Electing a site of voluntary obscurity, Donald Judd opened Chinati Foundation in 1986 on 340 remote acres of high desert in West Texas. Judd was an unfaltering voice on the merits of minimalism not only as an art form, but as a cultural revolution and a philosophical standard. He and his contemporaries were warriors of a contradictory message in a time of aesthetic and cultural excess. Judd established Chinati as a place for a permanent public collection of large-scale artworks. His site-specific work was created within the context of this remote landscape and he internalized the landscape as a medium. The constraint of minimalism is often mistaken as a rumination on a lessening of material or a simplification of meaning. It is in fact the absence which creates more depth in the principles at work. Hollow space doesn’t truly exist and Judd’s work created a democracy of mediums to demonstrate this concept.
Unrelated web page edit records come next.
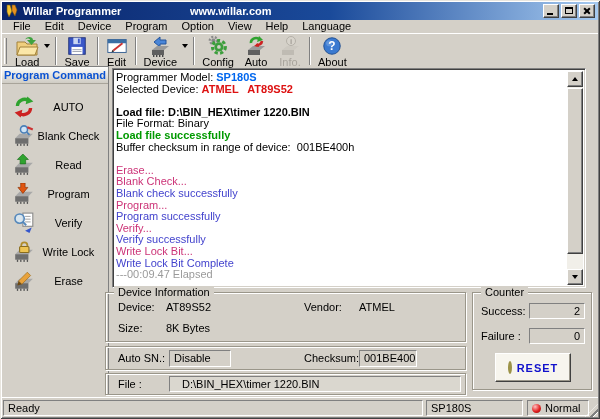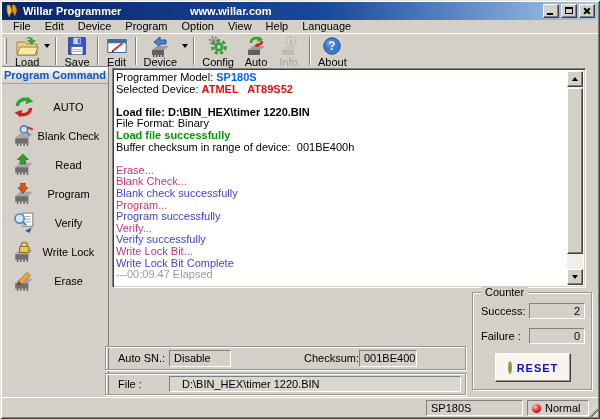--- a/index.html
+++ b/index.html
@@ -382,20 +382,29 @@
       <div class="sb-btn sb-up">
           <span class="tri-up"></span>
         </div>
       <div class="sb-thumb"></div>
       <div class="sb-btn sb-down">
           <span class="tri-down"></span>
         </div>
     </div>
   </div>
 
+  <div class="groupbox" style="left:105px;top:292px;width:361px;height:50px;">
+    <span class="legend">Device Information</span>
+    <span class="glabel" style="left:12px;top:8px;">Device:</span>
+    <span class="glabel" style="left:60px;top:8px;">AT89S52</span>
+    <span class="glabel" style="left:198px;top:8px;">Vendor:</span>
+    <span class="glabel" style="left:253px;top:8px;">ATMEL</span>
+    <span class="glabel" style="left:12px;top:29px;">Size:</span>
+    <span class="glabel" style="left:60px;top:29px;">8K Bytes</span>
+  </div>
 
   <div class="panelbar" style="left:105px;top:346px;width:361px;height:24px;">
     <span class="glabel" style="left:12px;top:5px;">Auto SN.:</span>
     <div class="field" style="left:63px;top:3px;width:62px;height:17px;">Disable</div>
     <span class="glabel" style="left:198px;top:5px;">Checksum:</span>
     <div class="field" style="left:253px;top:3px;width:58px;height:17px;">001BE400</div>
   </div>
 
   <div class="panelbar" style="left:105px;top:373px;width:361px;height:22px;">
     <span class="glabel" style="left:12px;top:4px;">File :</span>
@@ -408,20 +417,21 @@
     <div class="field num" style="left:56px;top:10px;width:56px;height:16px;">2</div>
     <span class="glabel" style="left:8px;top:37px;">Failure :</span>
     <div class="field num" style="left:56px;top:35px;width:56px;height:16px;">0</div>
     <button class="reset-btn">
       <span class="led-green"></span>
       <span class="rlabel">RESET</span>
     </button>
   </div>
 
   <div class="statusbar">
+    <div class="sb-panel sb-ready">Ready</div>
     <div class="sb-panel sb-model">SP180S</div>
     <div class="sb-panel sb-mode">
       <span class="led-red"></span>
       <span>Normal</span>
     </div>
     <div class="sb-grip"></div>
   </div>
 
 </div>
 

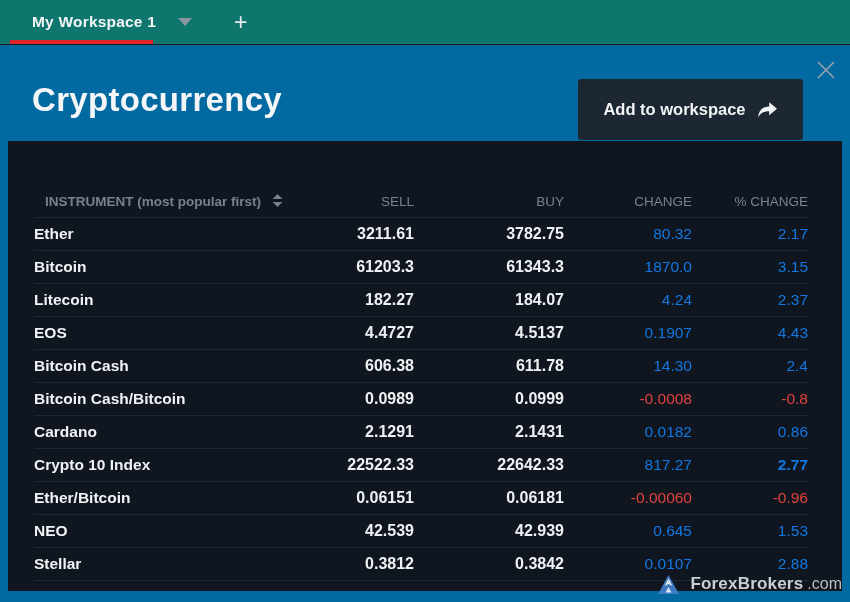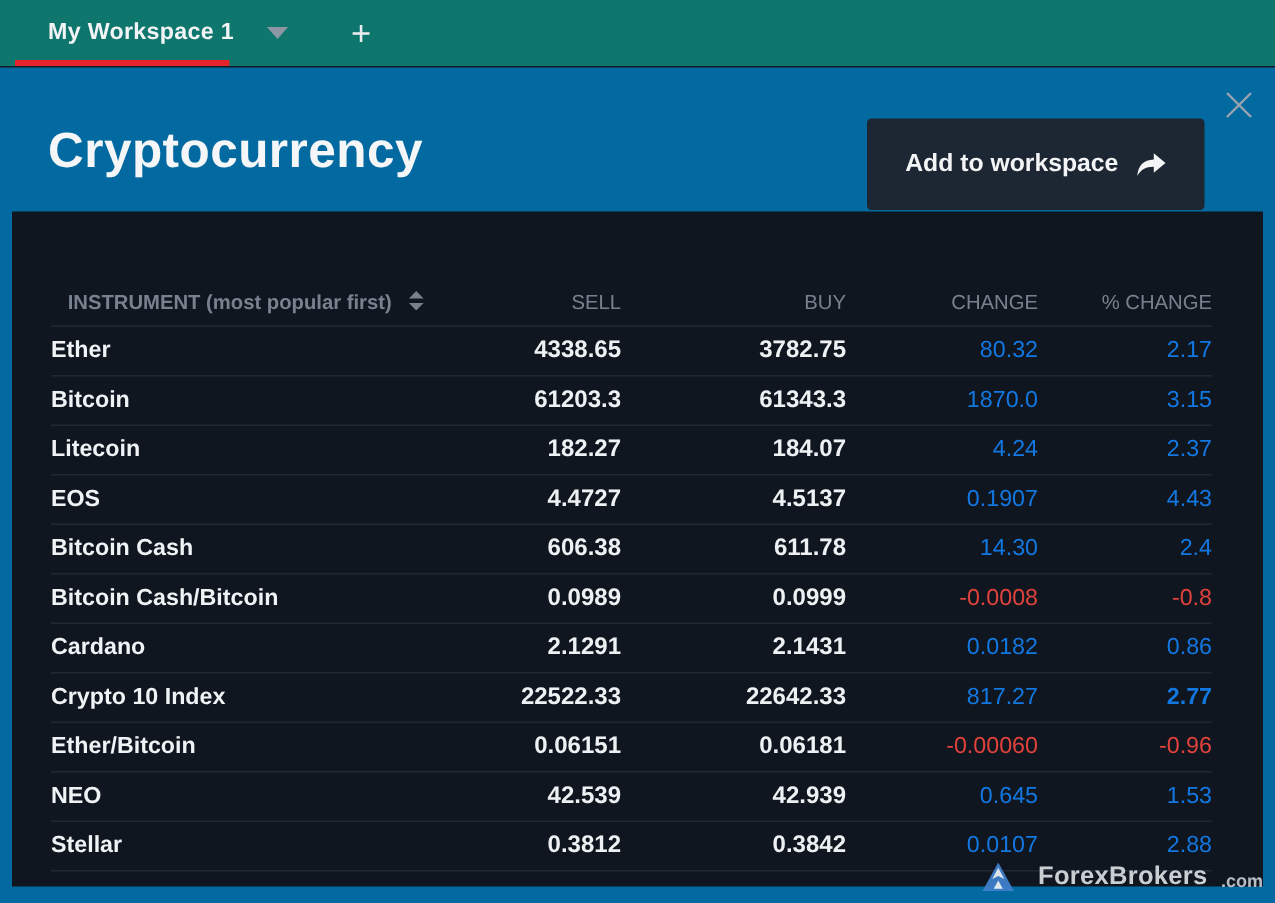--- a/index.html
+++ b/index.html
@@ -137,28 +137,28 @@
   td.name { color:#f0f3f5; font-weight:bold; font-size:15.5px; text-align:left; }
   td.num  { color:#eef1f3; font-weight:bold; font-size:16px;  text-align:right; }
   td.chg  { font-size:15.5px; font-weight:500; text-align:right; }
   tbody tr { cursor:pointer; }
 
   
   .watermark {
     position:absolute;
     right:8px; bottom:8px;
     display:flex;
-    align-items:flex-end;
-    gap:9px;
+    align-items:center;
+    gap:4px;
     opacity:0.95;
     pointer-events:none;
   }
   .wm-logo { align-self:center; margin-right:7px; }
   .wm-brand { color:#d3d8dd; font-size:17px; font-weight:600; letter-spacing:0.2px; }
-  .wm-tld   { color:#c0c7cd; font-size:12px; font-weight:700; }
+  .wm-tld   { color:#c0c7cd; font-size:16px; font-weight:400; }
 </style>
 </head>
 <body>
 
 <div class="topbar">
   <div class="ws-tab">
     <span class="ws-tab-label">My Workspace 1</span>
     <span class="ws-caret"></span>
     <span class="ws-underline" style="background: rgb(227, 36, 44);"></span>
   </div>
@@ -205,21 +205,21 @@
           </th>
           <th>SELL</th>
           <th>BUY</th>
           <th>CHANGE</th>
           <th>% CHANGE</th>
         </tr>
       </thead>
       <tbody>
           <tr>
             <td class="name">Ether</td>
-            <td class="num">4338.65</td>
+            <td class="num">3211.61</td>
             <td class="num">3782.75</td>
             <td class="chg" style="color: rgb(18, 119, 224);">80.32</td>
             <td class="chg" style="color: rgb(18, 119, 224);">2.17</td>
           </tr>
           <tr>
             <td class="name">Bitcoin</td>
             <td class="num">61203.3</td>
             <td class="num">61343.3</td>
             <td class="chg" style="color: rgb(18, 119, 224);">1870.0</td>
             <td class="chg" style="color: rgb(18, 119, 224);">3.15</td>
He valued the earth and sky as aesthetic partners to the same degree as precision formed concrete blocks and metal angled slabs. His work liberated the spatial considerations of modern art in a barren landscape inextricably linked to human made mediums giving way to the question of their influence on each other.
As if there were life without culture and thought - As if it were possible to live without withdrawing into one's self. - Donald Judd, 1987
Words by Brit Parks
Donald Judd; 15 works in concrete, 100 works in mill aluminum. Permanent installations at the Chinati Foundation in Marfa, Texas.